MY DEAR SIR: I know not if a man retired as I am from politics and never very active or influential in that field has a title to ask a favour even at the hands of one of his own strait sect; but as I speak not in my own behalf but for another I have ventured to approach you on the subject.
I learn, but not from himself, or by his agency, that in case Mr. Pierce shall have been elected, my friend, Gov[erno]r McDonald of Georgia has been mentioned in his own and some other contiguous states as a suitable member of the Cabinet: and it has been suggested that your influence would avail in getting him into that position. I need not mention to you how true he has been to the rights of the South and that he is not more of a disunionist than you and I, that is to say, as the lady remarked of Wilkes, "he does not squint more than every gentleman ought to." But I may say, what his retiring disposition and rare modesty may have prevented your knowing, that he is a man of marked ability, of wise moderation, of Roman firmness, of devoted patriotism, and of the loftiest public and private character. Every drop of his blood pulseth in accordance with Southern rights; and had every Southern man been as wise, as prudent, and as firm as he we should not now have to mourn the surrender of those rights?

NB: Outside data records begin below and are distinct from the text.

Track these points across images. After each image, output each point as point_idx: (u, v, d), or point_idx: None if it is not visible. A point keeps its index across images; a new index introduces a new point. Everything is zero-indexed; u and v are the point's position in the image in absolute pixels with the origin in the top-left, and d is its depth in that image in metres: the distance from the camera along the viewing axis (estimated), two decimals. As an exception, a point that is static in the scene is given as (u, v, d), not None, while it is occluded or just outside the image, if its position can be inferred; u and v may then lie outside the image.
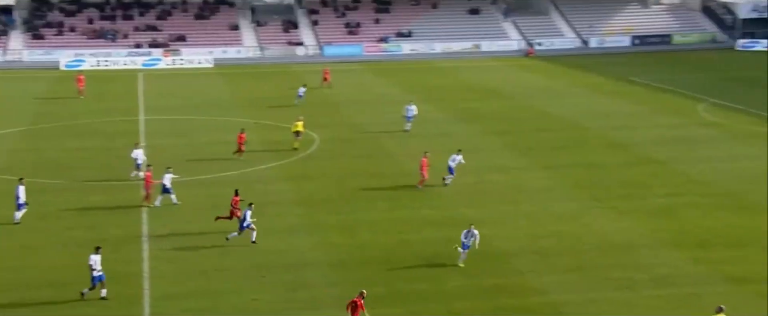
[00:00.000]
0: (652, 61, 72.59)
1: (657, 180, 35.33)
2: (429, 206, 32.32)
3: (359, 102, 55.35)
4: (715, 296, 23.61)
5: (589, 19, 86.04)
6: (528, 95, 56.81)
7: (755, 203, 31.90)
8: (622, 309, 23.05)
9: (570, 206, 31.95)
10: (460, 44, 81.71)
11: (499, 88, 60.39)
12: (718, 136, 43.41)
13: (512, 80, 63.97)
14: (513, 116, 49.76)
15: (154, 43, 78.80)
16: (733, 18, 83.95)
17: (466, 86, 61.48)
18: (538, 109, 51.81)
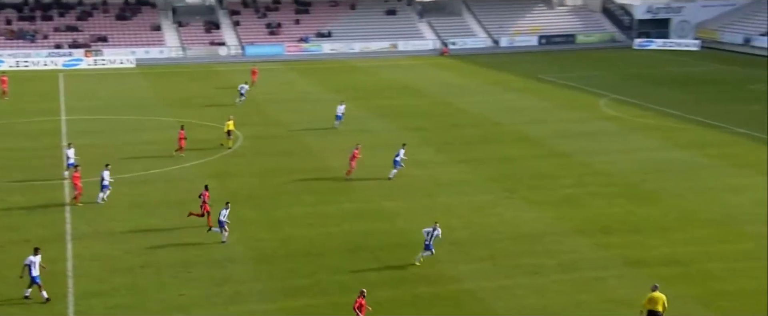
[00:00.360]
0: (557, 60, 74.25)
1: (563, 171, 36.14)
2: (350, 200, 32.31)
3: (281, 100, 54.89)
4: (616, 279, 24.36)
5: (499, 20, 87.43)
6: (443, 93, 57.36)
7: (650, 192, 33.00)
8: (533, 294, 23.53)
9: (484, 198, 32.41)
10: (377, 44, 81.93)
11: (416, 86, 60.81)
12: (617, 130, 44.69)
13: (428, 78, 64.51)
14: (429, 113, 50.17)
15: (75, 43, 76.35)
16: (630, 19, 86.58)
17: (384, 84, 61.68)
18: (453, 106, 52.37)
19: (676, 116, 47.75)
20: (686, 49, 79.71)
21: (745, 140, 41.58)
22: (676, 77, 63.09)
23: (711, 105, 50.96)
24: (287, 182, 34.89)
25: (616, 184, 34.04)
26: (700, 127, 44.76)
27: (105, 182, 31.64)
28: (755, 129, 43.72)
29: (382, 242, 27.75)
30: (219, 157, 39.35)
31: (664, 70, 66.60)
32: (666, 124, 45.76)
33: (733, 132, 43.47)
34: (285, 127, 46.19)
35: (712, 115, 47.51)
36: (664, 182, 34.12)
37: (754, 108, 49.88)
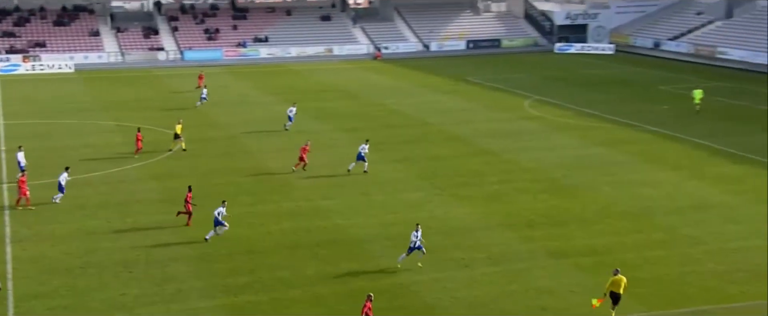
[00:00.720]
0: (484, 63, 75.20)
1: (490, 168, 36.62)
2: (288, 199, 32.10)
3: (220, 103, 54.17)
4: (540, 270, 24.81)
5: (429, 25, 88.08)
6: (376, 95, 57.50)
7: (571, 186, 33.71)
8: (464, 286, 23.78)
9: (417, 195, 32.60)
10: (313, 48, 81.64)
11: (350, 88, 60.81)
12: (540, 129, 45.51)
13: (362, 81, 64.58)
14: (363, 114, 50.22)
15: (12, 49, 73.82)
16: (550, 24, 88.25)
17: (320, 87, 61.49)
18: (386, 108, 52.54)
19: (594, 116, 48.90)
20: (602, 52, 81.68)
21: (656, 138, 42.86)
22: (593, 79, 64.64)
23: (625, 105, 52.35)
24: (226, 183, 34.46)
25: (540, 180, 34.66)
26: (615, 125, 45.93)
27: (62, 183, 31.09)
28: (665, 127, 45.11)
29: (320, 238, 27.66)
30: (159, 159, 38.61)
31: (582, 73, 68.16)
32: (584, 123, 46.82)
33: (646, 130, 44.76)
34: (224, 129, 45.60)
35: (626, 114, 48.80)
36: (584, 178, 34.90)
37: (664, 108, 51.45)
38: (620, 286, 21.37)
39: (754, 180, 34.24)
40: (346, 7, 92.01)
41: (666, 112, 49.68)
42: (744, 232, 27.81)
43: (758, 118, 47.77)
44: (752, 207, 30.55)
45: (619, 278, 21.46)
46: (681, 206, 30.73)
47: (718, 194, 32.23)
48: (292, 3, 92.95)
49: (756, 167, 36.35)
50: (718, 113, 49.13)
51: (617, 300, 21.45)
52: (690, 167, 36.53)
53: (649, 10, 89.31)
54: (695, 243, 26.83)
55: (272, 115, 50.15)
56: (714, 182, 34.02)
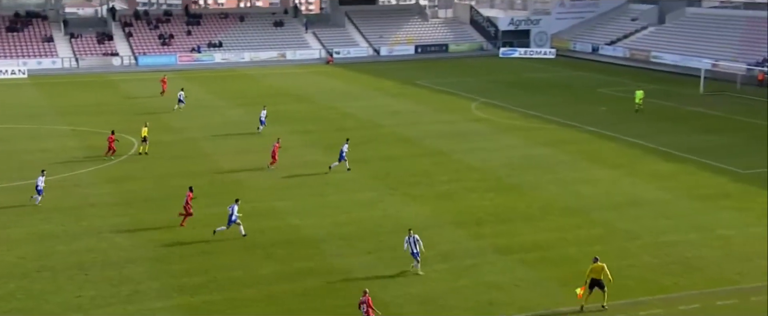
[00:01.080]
0: (432, 67, 75.59)
1: (440, 169, 36.78)
2: (242, 201, 31.68)
3: (172, 107, 53.36)
4: (489, 265, 25.00)
5: (378, 31, 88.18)
6: (329, 98, 57.31)
7: (516, 185, 34.06)
8: (415, 282, 23.81)
9: (369, 195, 32.56)
10: (266, 53, 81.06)
11: (303, 92, 60.51)
12: (487, 130, 45.91)
13: (315, 85, 64.33)
14: (316, 117, 50.01)
15: (-35, 54, 71.68)
16: (495, 30, 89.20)
17: (274, 91, 61.04)
18: (339, 111, 52.41)
19: (537, 117, 49.54)
20: (544, 57, 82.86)
21: (594, 138, 43.60)
22: (536, 82, 65.51)
23: (566, 107, 53.16)
24: (182, 185, 33.87)
25: (487, 179, 34.94)
26: (557, 126, 46.59)
27: (39, 186, 30.48)
28: (603, 128, 45.93)
29: (275, 238, 27.43)
30: (115, 163, 37.83)
31: (526, 76, 69.03)
32: (528, 124, 47.40)
33: (585, 130, 45.51)
34: (179, 133, 44.90)
35: (567, 115, 49.55)
36: (528, 176, 35.31)
37: (602, 109, 52.40)
38: (600, 273, 21.62)
39: (685, 177, 35.09)
40: (299, 13, 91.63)
41: (604, 114, 50.60)
42: (676, 226, 28.46)
43: (689, 118, 49.01)
44: (683, 203, 31.30)
45: (600, 265, 21.73)
46: (618, 203, 31.31)
47: (652, 191, 32.93)
48: (245, 9, 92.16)
49: (687, 164, 37.26)
50: (651, 114, 50.26)
51: (602, 286, 21.68)
52: (626, 165, 37.26)
53: (588, 16, 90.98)
54: (631, 237, 27.35)
55: (227, 118, 49.59)
56: (648, 179, 34.76)
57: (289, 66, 77.20)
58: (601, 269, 21.66)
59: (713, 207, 30.60)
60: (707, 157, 38.41)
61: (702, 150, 39.85)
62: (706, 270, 24.28)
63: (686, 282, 23.53)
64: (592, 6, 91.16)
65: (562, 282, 23.62)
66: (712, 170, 36.04)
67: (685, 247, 26.40)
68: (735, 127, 46.28)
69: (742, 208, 30.51)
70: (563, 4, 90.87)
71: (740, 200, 31.47)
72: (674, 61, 74.00)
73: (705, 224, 28.62)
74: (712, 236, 27.31)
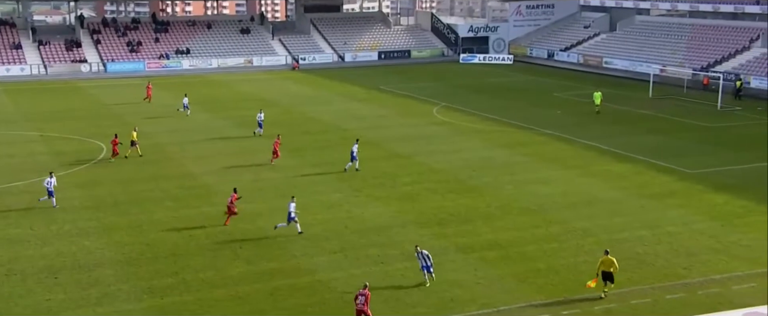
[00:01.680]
0: (395, 72, 75.73)
1: (403, 170, 36.86)
2: (210, 204, 31.45)
3: (143, 112, 52.69)
4: (450, 263, 25.12)
5: (343, 37, 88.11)
6: (295, 103, 57.09)
7: (477, 186, 34.28)
8: (379, 281, 23.81)
9: (335, 197, 32.50)
10: (234, 60, 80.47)
11: (270, 97, 60.19)
12: (448, 133, 46.13)
13: (281, 90, 64.03)
14: (283, 121, 49.76)
15: (-68, 61, 69.80)
16: (455, 36, 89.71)
17: (241, 97, 60.60)
18: (305, 115, 52.22)
19: (496, 120, 49.93)
20: (502, 62, 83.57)
21: (551, 140, 44.09)
22: (495, 87, 66.05)
23: (523, 110, 53.69)
24: (150, 189, 33.49)
25: (449, 180, 35.10)
26: (515, 129, 47.01)
27: (50, 187, 30.31)
28: (559, 130, 46.47)
29: (243, 240, 27.21)
30: (84, 167, 37.19)
31: (485, 81, 69.56)
32: (488, 127, 47.75)
33: (542, 133, 45.99)
34: (147, 138, 44.27)
35: (524, 118, 50.03)
36: (488, 178, 35.56)
37: (558, 112, 53.03)
38: (610, 265, 22.13)
39: (635, 177, 35.68)
40: (265, 21, 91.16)
41: (559, 117, 51.19)
42: (629, 223, 28.92)
43: (639, 121, 49.84)
44: (635, 201, 31.82)
45: (609, 258, 22.26)
46: (573, 202, 31.71)
47: (606, 190, 33.42)
48: (212, 17, 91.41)
49: (638, 165, 37.89)
50: (604, 117, 51.01)
51: (611, 278, 22.24)
52: (581, 166, 37.75)
53: (543, 23, 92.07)
54: (587, 235, 27.72)
55: (194, 123, 49.08)
56: (602, 179, 35.27)
57: (255, 72, 76.70)
58: (612, 262, 22.27)
59: (661, 205, 31.17)
60: (656, 157, 39.12)
61: (651, 151, 40.58)
62: (656, 265, 24.72)
63: (638, 277, 23.92)
64: (547, 14, 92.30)
65: (521, 279, 23.85)
66: (661, 170, 36.72)
67: (636, 243, 26.84)
68: (681, 129, 47.22)
69: (688, 205, 31.14)
70: (520, 12, 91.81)
71: (686, 198, 32.11)
72: (625, 67, 75.23)
73: (654, 221, 29.13)
74: (660, 233, 27.81)
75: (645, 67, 70.56)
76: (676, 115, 51.74)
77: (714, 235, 27.62)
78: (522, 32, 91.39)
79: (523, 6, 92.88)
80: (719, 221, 29.16)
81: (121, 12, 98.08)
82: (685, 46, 74.35)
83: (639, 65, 73.39)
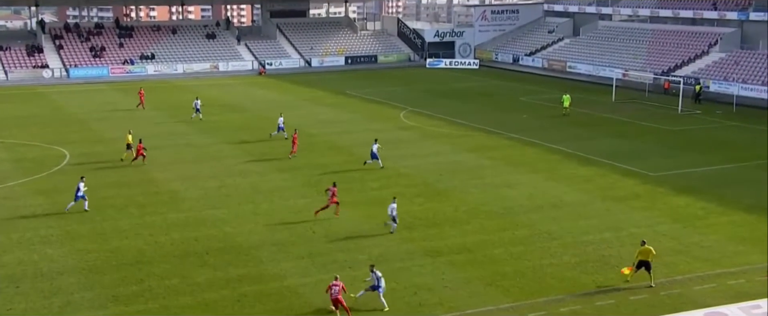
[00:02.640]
0: (362, 77, 75.76)
1: (371, 175, 36.83)
2: (176, 210, 31.07)
3: (107, 119, 51.93)
4: (418, 267, 25.15)
5: (310, 42, 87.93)
6: (262, 108, 56.76)
7: (444, 190, 34.40)
8: (347, 286, 23.67)
9: (302, 202, 32.33)
10: (199, 65, 79.78)
11: (237, 103, 59.74)
12: (415, 137, 46.24)
13: (247, 96, 63.60)
14: (249, 127, 49.42)
15: None
16: (422, 42, 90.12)
17: (207, 102, 60.02)
18: (272, 120, 51.90)
19: (462, 125, 50.19)
20: (468, 67, 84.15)
21: (517, 144, 44.45)
22: (461, 91, 66.44)
23: (489, 114, 54.07)
24: (114, 196, 32.97)
25: (416, 185, 35.17)
26: (481, 133, 47.30)
27: (80, 192, 30.33)
28: (525, 134, 46.87)
29: (209, 247, 26.94)
30: (45, 174, 36.48)
31: (452, 86, 69.94)
32: (454, 131, 47.98)
33: (508, 137, 46.34)
34: (112, 144, 43.63)
35: (490, 123, 50.38)
36: (455, 181, 35.71)
37: (523, 117, 53.51)
38: (649, 255, 23.14)
39: (600, 179, 36.14)
40: (231, 26, 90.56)
41: (525, 121, 51.66)
42: (594, 226, 29.26)
43: (602, 124, 50.54)
44: (600, 204, 32.22)
45: (647, 248, 23.30)
46: (539, 205, 31.99)
47: (571, 193, 33.79)
48: (177, 21, 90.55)
49: (602, 168, 38.39)
50: (569, 121, 51.62)
51: (649, 267, 23.24)
52: (546, 169, 38.13)
53: (508, 28, 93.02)
54: (553, 238, 27.97)
55: (160, 129, 48.49)
56: (567, 182, 35.65)
57: (221, 77, 76.11)
58: (649, 251, 23.20)
59: (625, 208, 31.61)
60: (620, 160, 39.68)
61: (615, 154, 41.15)
62: (620, 267, 25.03)
63: (603, 279, 24.20)
64: (512, 19, 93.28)
65: (488, 282, 23.96)
66: (624, 173, 37.24)
67: (601, 246, 27.16)
68: (644, 132, 47.98)
69: (651, 207, 31.62)
70: (485, 18, 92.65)
71: (648, 200, 32.61)
72: (588, 71, 76.30)
73: (619, 223, 29.52)
74: (624, 235, 28.19)
75: (608, 72, 71.60)
76: (639, 118, 52.57)
77: (676, 236, 28.09)
78: (487, 37, 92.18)
79: (489, 11, 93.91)
80: (681, 222, 29.65)
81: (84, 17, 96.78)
82: (647, 51, 75.69)
83: (602, 69, 74.47)
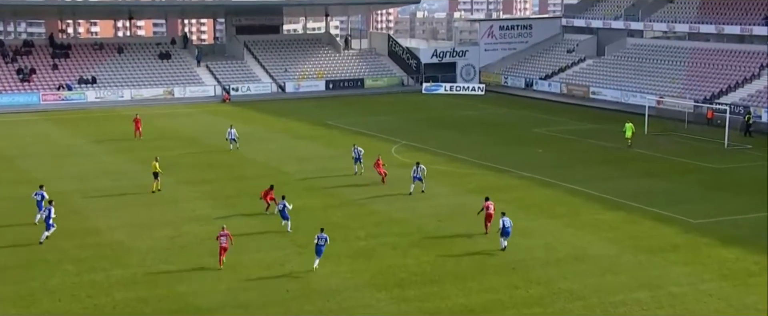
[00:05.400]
0: (346, 105, 76.15)
1: (357, 221, 36.81)
2: (120, 266, 30.85)
3: (36, 155, 51.87)
4: (414, 333, 24.99)
5: (283, 63, 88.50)
6: (225, 142, 56.81)
7: (444, 239, 34.29)
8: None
9: (274, 255, 32.21)
10: (151, 91, 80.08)
11: (196, 135, 59.81)
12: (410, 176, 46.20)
13: (209, 127, 63.72)
14: (212, 164, 49.42)
15: None
16: (417, 63, 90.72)
17: (161, 134, 60.08)
18: (239, 156, 51.96)
19: (465, 161, 50.39)
20: (472, 93, 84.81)
21: (531, 184, 44.60)
22: (464, 122, 66.83)
23: (497, 149, 54.34)
24: (45, 250, 32.72)
25: (411, 233, 35.15)
26: (488, 171, 47.47)
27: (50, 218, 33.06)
28: (539, 172, 47.04)
29: (160, 310, 26.69)
30: (-38, 222, 36.24)
31: (453, 115, 70.38)
32: (456, 169, 48.13)
33: (520, 176, 46.52)
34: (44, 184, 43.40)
35: (499, 159, 50.60)
36: (457, 229, 35.71)
37: (538, 151, 53.78)
38: None
39: (630, 227, 36.23)
40: (189, 44, 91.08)
41: (540, 157, 51.94)
42: (624, 284, 29.22)
43: (632, 161, 50.85)
44: (631, 256, 32.24)
45: None
46: (558, 257, 31.99)
47: (596, 243, 33.83)
48: (124, 39, 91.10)
49: (631, 212, 38.51)
50: (592, 157, 51.91)
51: None
52: (566, 214, 38.23)
53: (520, 47, 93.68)
54: (575, 298, 27.92)
55: (102, 167, 48.40)
56: (591, 230, 35.72)
57: (178, 105, 76.32)
58: None
59: (662, 261, 31.63)
60: (654, 204, 39.83)
61: (648, 197, 41.33)
62: (658, 332, 24.96)
63: (636, 346, 24.10)
64: (524, 36, 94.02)
65: (498, 351, 23.82)
66: (660, 219, 37.36)
67: (634, 307, 27.11)
68: (683, 170, 48.29)
69: (693, 262, 31.64)
70: (492, 34, 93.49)
71: (690, 253, 32.64)
72: (615, 98, 76.96)
73: (654, 280, 29.52)
74: (662, 295, 28.16)
75: (639, 99, 72.29)
76: (677, 154, 52.96)
77: (725, 297, 28.08)
78: (495, 57, 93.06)
79: (496, 27, 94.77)
80: (730, 280, 29.68)
81: (10, 33, 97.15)
82: (686, 74, 76.48)
83: (632, 96, 75.19)
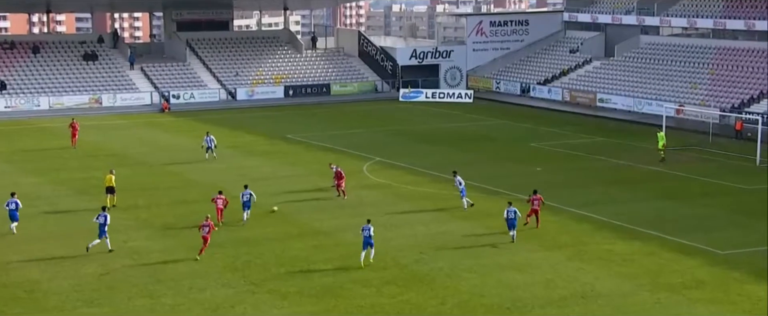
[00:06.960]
0: (309, 115, 76.16)
1: (321, 254, 36.72)
2: (36, 310, 30.53)
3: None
4: (391, 387, 24.94)
5: (234, 67, 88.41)
6: (165, 160, 56.63)
7: (425, 274, 34.26)
8: None
9: (222, 294, 32.06)
10: (74, 98, 79.82)
11: (128, 152, 59.51)
12: (384, 199, 46.31)
13: (144, 142, 63.45)
14: (148, 186, 49.20)
15: None
16: (393, 65, 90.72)
17: (84, 151, 59.70)
18: (180, 177, 51.76)
19: (450, 181, 50.43)
20: (458, 100, 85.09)
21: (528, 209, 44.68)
22: (449, 135, 67.06)
23: (488, 167, 54.47)
24: (-52, 288, 32.38)
25: (386, 267, 35.12)
26: (479, 193, 47.53)
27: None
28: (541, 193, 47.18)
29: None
30: None
31: (435, 127, 70.60)
32: (439, 191, 48.21)
33: (516, 198, 46.60)
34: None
35: (490, 179, 50.67)
36: (441, 262, 35.71)
37: (537, 170, 53.97)
38: None
39: (646, 260, 36.40)
40: (120, 42, 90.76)
41: (539, 176, 52.12)
42: (640, 325, 29.41)
43: (648, 181, 51.13)
44: (647, 294, 32.36)
45: None
46: (562, 296, 32.07)
47: (606, 279, 33.96)
48: (41, 36, 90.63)
49: (648, 242, 38.70)
50: (600, 176, 52.21)
51: None
52: (570, 244, 38.38)
53: (515, 46, 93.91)
54: (582, 342, 28.04)
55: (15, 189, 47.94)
56: (600, 263, 35.87)
57: (106, 115, 75.99)
58: None
59: (684, 300, 31.79)
60: (674, 232, 40.09)
61: (667, 223, 41.59)
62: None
63: None
64: (519, 33, 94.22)
65: None
66: (681, 250, 37.59)
67: (652, 353, 27.23)
68: (707, 192, 48.66)
69: (721, 300, 31.84)
70: (482, 32, 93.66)
71: (717, 290, 32.82)
72: (627, 106, 77.43)
73: (675, 321, 29.69)
74: (684, 338, 28.32)
75: (655, 107, 72.85)
76: (700, 173, 53.37)
77: (757, 339, 28.31)
78: (485, 59, 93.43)
79: (486, 23, 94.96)
80: (764, 319, 29.93)
81: None
82: (710, 78, 77.17)
83: (647, 104, 75.75)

I presume from Cobb's activity, that he is after some such post. You know him. Ought such a man, dead in his own state, except perhaps for purposes of mischief, to supplant him whom I propose, and thus rise one step higher towards that office which he has sought by betraying not only his own section, but the very principles which he proposes to maintain? Would it not be a step gained that the President of the Nashville Convention should aid the deliberations of Mr. Pierce?